Making decisions is easy when the context is familiar. Throw in some uncertainty, and choices become murky–and as we suggest in chapter 12, the processes for making decisions become less clear as well. Tools that support effective evaluation with existing products might not provide the right guidance when applied to breakthrough–and therefore untested–innovations.
In Chapter 12, we offer an array of tools and show when to use them:
- The Decision Matrix evaluates early concepts against design principles or other attributes you think are valuable, and can help you group concepts into fast track, develop, hold, shop out, or eliminate categories.

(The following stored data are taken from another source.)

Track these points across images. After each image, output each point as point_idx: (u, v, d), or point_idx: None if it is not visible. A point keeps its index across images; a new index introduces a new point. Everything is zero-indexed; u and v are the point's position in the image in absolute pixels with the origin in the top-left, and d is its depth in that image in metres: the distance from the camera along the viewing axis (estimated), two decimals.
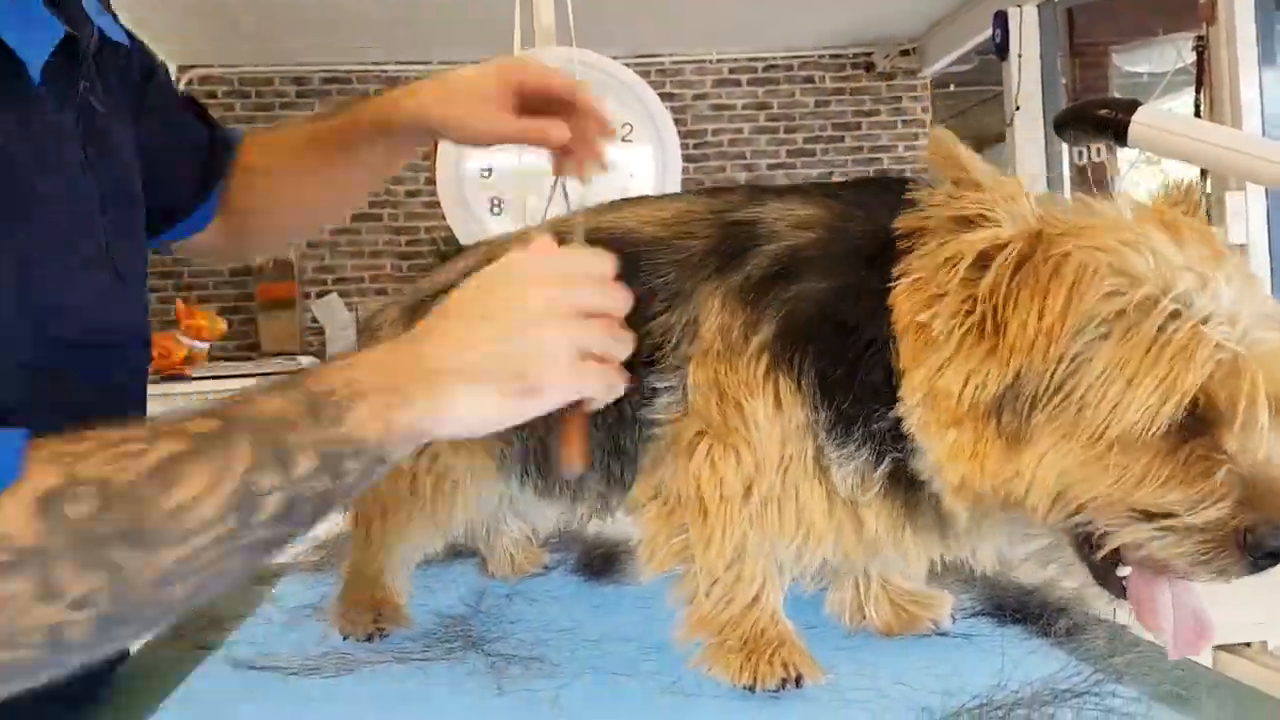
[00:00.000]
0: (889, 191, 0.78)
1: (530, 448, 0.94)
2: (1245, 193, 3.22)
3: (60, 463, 0.60)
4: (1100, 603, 0.73)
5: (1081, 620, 0.92)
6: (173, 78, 1.24)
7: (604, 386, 0.74)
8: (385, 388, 0.69)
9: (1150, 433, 0.64)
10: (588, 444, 0.78)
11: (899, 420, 0.73)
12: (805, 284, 0.77)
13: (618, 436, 0.88)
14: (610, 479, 0.91)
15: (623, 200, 0.95)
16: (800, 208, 0.82)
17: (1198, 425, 0.64)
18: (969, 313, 0.68)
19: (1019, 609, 0.95)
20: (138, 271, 0.95)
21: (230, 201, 1.15)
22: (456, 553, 1.27)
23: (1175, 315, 0.63)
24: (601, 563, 1.20)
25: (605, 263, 0.75)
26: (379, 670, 0.90)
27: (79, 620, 0.59)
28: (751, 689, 0.78)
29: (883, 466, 0.76)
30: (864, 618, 0.95)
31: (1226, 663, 1.74)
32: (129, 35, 1.02)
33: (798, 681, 0.78)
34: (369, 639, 0.97)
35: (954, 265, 0.69)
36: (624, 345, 0.75)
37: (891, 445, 0.75)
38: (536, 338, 0.72)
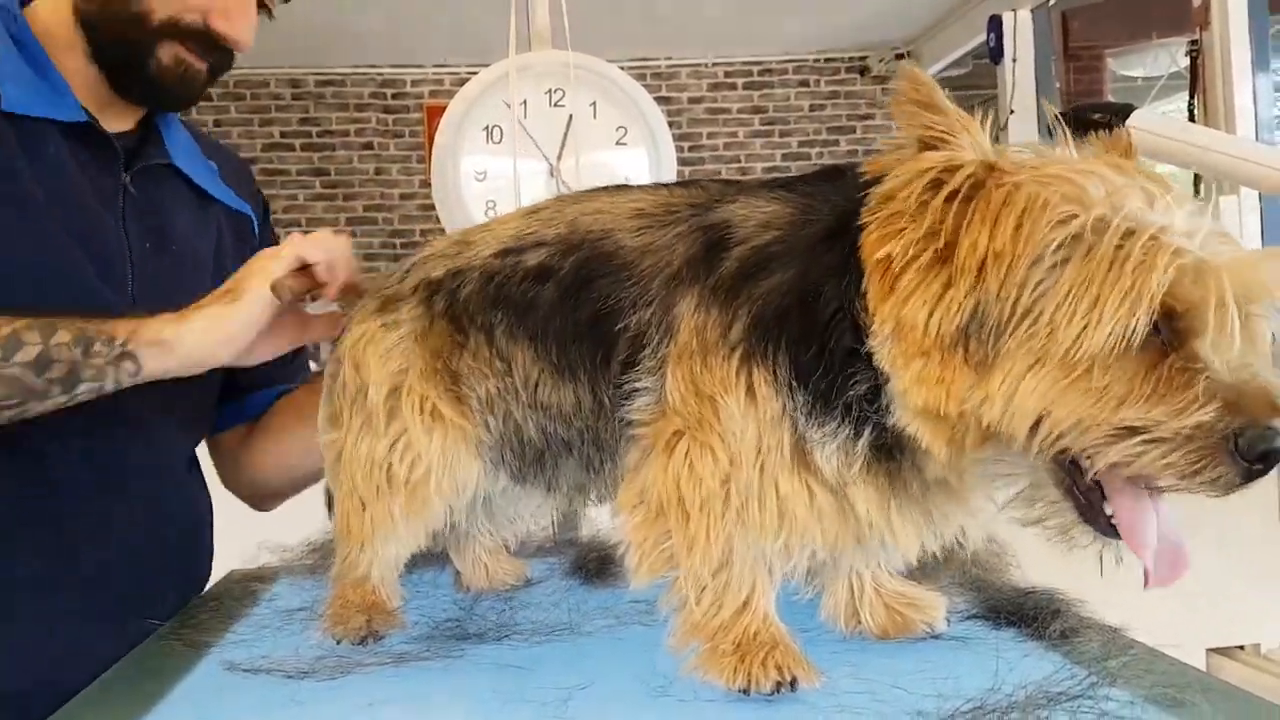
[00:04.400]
0: (841, 176, 0.80)
1: (505, 435, 0.95)
2: (1239, 196, 3.23)
3: None
4: (1090, 541, 0.72)
5: (1075, 623, 0.92)
6: None
7: (307, 249, 1.08)
8: (141, 319, 1.06)
9: (1124, 347, 0.64)
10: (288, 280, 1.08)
11: (874, 383, 0.74)
12: (774, 278, 0.79)
13: (596, 427, 0.89)
14: (589, 468, 0.92)
15: (602, 190, 0.96)
16: (764, 205, 0.83)
17: (1173, 339, 0.65)
18: (929, 236, 0.70)
19: (1013, 612, 0.95)
20: None
21: (269, 422, 1.36)
22: (450, 558, 1.26)
23: (1130, 232, 0.65)
24: (596, 565, 1.20)
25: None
26: (373, 673, 0.90)
27: None
28: (746, 692, 0.78)
29: (864, 438, 0.76)
30: (858, 621, 0.95)
31: (1219, 665, 1.75)
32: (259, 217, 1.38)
33: (792, 684, 0.78)
34: (361, 642, 0.97)
35: (912, 182, 0.70)
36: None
37: (869, 410, 0.75)
38: (247, 270, 1.09)
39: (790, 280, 0.78)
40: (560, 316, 0.89)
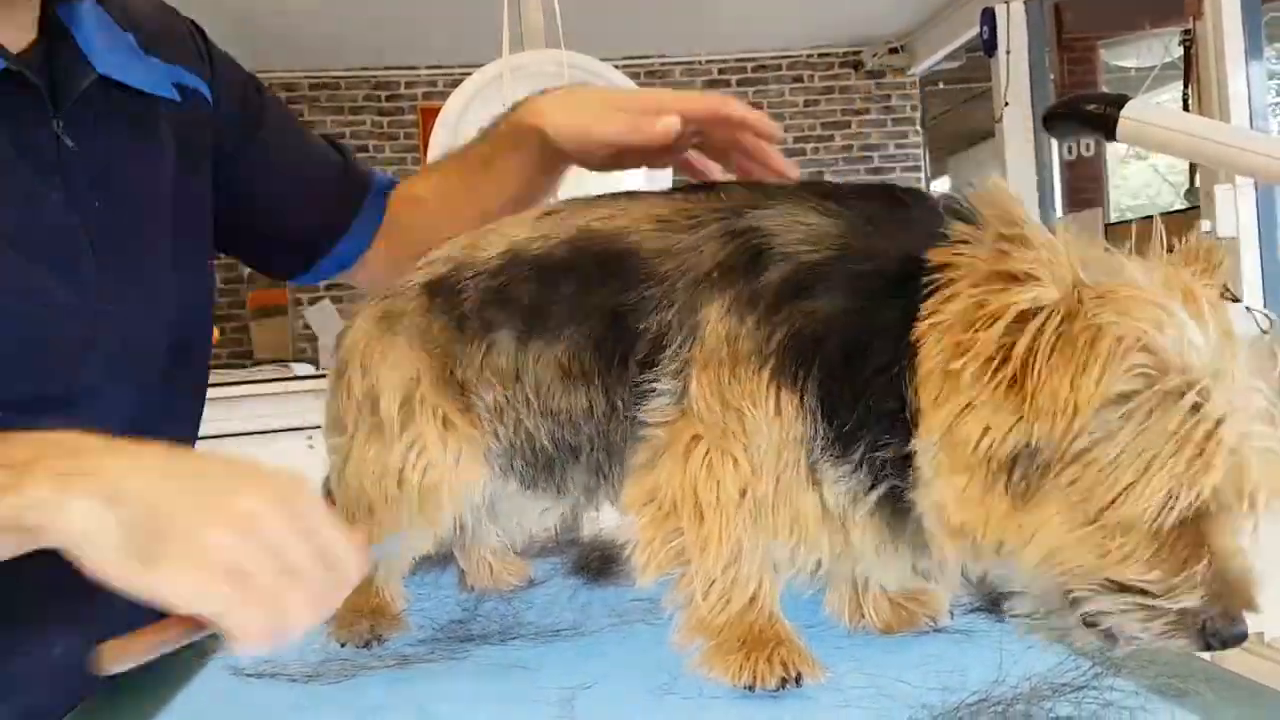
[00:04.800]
0: (900, 205, 0.78)
1: (515, 443, 0.94)
2: (1234, 186, 3.23)
3: None
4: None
5: None
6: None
7: (242, 619, 0.65)
8: (18, 464, 0.65)
9: (1156, 524, 0.64)
10: (147, 650, 0.66)
11: (908, 453, 0.73)
12: (818, 302, 0.77)
13: (607, 431, 0.88)
14: (599, 473, 0.91)
15: (610, 196, 0.95)
16: (806, 216, 0.81)
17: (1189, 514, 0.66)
18: (1001, 364, 0.67)
19: None
20: (141, 303, 1.03)
21: (395, 233, 1.28)
22: (453, 558, 1.26)
23: (1196, 409, 0.63)
24: (599, 564, 1.20)
25: (338, 532, 0.70)
26: (379, 675, 0.90)
27: None
28: (751, 689, 0.78)
29: (877, 490, 0.76)
30: (863, 617, 0.95)
31: (1223, 654, 1.75)
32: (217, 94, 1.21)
33: (797, 680, 0.78)
34: (366, 646, 0.97)
35: (992, 321, 0.67)
36: (302, 597, 0.66)
37: (893, 473, 0.75)
38: (203, 508, 0.65)
39: (838, 314, 0.76)
40: (573, 320, 0.88)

- Discount Cash Flow analysis and Net Present Value work with existing offerings and adjacent extensions–but Cumulative Probability and Tornado Charts are better for innovations.
- Real Options Valuation includes ranges of uncertainties in adjusting the potential value of concepts.

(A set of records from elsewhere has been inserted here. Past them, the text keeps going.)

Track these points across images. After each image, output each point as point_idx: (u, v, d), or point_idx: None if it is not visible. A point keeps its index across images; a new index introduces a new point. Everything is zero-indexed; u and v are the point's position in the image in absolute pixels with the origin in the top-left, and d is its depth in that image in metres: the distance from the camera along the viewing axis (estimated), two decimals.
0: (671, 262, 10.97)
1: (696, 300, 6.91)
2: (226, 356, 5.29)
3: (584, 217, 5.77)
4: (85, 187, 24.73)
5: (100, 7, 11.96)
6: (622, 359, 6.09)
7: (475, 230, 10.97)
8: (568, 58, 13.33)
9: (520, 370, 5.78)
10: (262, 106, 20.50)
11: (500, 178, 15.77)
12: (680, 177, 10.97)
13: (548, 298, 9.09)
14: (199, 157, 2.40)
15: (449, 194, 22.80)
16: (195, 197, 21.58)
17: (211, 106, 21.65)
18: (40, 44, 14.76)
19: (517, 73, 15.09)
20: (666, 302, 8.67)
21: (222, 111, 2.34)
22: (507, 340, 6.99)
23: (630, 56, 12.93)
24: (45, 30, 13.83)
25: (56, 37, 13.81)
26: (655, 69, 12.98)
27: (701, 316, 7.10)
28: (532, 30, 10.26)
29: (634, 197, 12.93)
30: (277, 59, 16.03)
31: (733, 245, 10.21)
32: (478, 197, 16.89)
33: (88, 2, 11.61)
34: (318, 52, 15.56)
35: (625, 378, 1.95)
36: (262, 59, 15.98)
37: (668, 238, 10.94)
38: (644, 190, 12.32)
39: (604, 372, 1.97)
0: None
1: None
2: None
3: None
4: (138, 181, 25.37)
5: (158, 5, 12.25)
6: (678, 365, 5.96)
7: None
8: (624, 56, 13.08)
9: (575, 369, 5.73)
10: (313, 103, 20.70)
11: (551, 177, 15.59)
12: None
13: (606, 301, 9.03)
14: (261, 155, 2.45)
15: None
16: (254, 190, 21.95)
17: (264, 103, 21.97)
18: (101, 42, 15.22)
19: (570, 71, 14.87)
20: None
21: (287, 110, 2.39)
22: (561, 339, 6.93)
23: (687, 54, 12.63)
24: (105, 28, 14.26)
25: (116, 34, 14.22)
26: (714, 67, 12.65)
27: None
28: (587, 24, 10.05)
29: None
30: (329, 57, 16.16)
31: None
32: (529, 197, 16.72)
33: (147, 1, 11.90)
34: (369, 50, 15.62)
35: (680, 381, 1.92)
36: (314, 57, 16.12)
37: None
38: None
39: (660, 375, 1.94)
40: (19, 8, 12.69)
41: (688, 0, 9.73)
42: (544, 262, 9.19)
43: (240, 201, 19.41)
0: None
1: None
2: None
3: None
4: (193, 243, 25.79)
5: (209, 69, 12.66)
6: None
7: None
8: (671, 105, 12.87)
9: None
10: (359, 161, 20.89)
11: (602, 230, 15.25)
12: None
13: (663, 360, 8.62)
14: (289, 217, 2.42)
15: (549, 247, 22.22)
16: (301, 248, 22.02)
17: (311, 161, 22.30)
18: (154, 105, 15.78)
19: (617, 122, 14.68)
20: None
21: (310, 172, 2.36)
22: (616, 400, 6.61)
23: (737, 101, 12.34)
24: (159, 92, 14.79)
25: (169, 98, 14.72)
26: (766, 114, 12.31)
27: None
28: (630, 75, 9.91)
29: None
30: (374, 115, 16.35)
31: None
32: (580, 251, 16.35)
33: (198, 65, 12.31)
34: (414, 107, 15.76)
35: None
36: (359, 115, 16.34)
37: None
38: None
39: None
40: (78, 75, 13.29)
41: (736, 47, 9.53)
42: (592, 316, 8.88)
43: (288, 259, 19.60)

- Pilot Testing represents the smallest possible test you can make in-market, while spinning a company out as a Start-up is a bigger bet. Both reveal valuable information for the least familiar and furthest out ideas.
What seems to be working
- The notion of an array of tools, with a way to choose when to use them, is sound.
- Our explanation of the Decision Matrix is the most fully developed of the tools, which is good given its importance.
Areas that need more work or input
- We know more now about how companies evaluate choices—and some of additional factors in play—e.g., beyond customer or financial value, there’s brand value, potential for creating a platform, the insights gained or capabilities developed could be leveraged elsewhere, game theory and ways of outflanking competitors. Our tools and discussion should address them, in addition to further outlining the methods to which we previously referred.
- Although we touched on spinning out pilots or start-ups to understand value, Eric Ries’ book The Lean Startup (2011) has redefined the idea. The integrated build–experiment–adapt–rebuild cycle he outlines needs to be included as part of a portfolio of process which would compliment a portfolio of priority.
- Many readers work in companies that already have decision making approaches—some of which don’t always align with innovation objectives. Might it be useful to suggest alternatives or ways to work within existing systems?
- Are there other decision making issues you’ve faced, or useful approaches, in your work we should know about?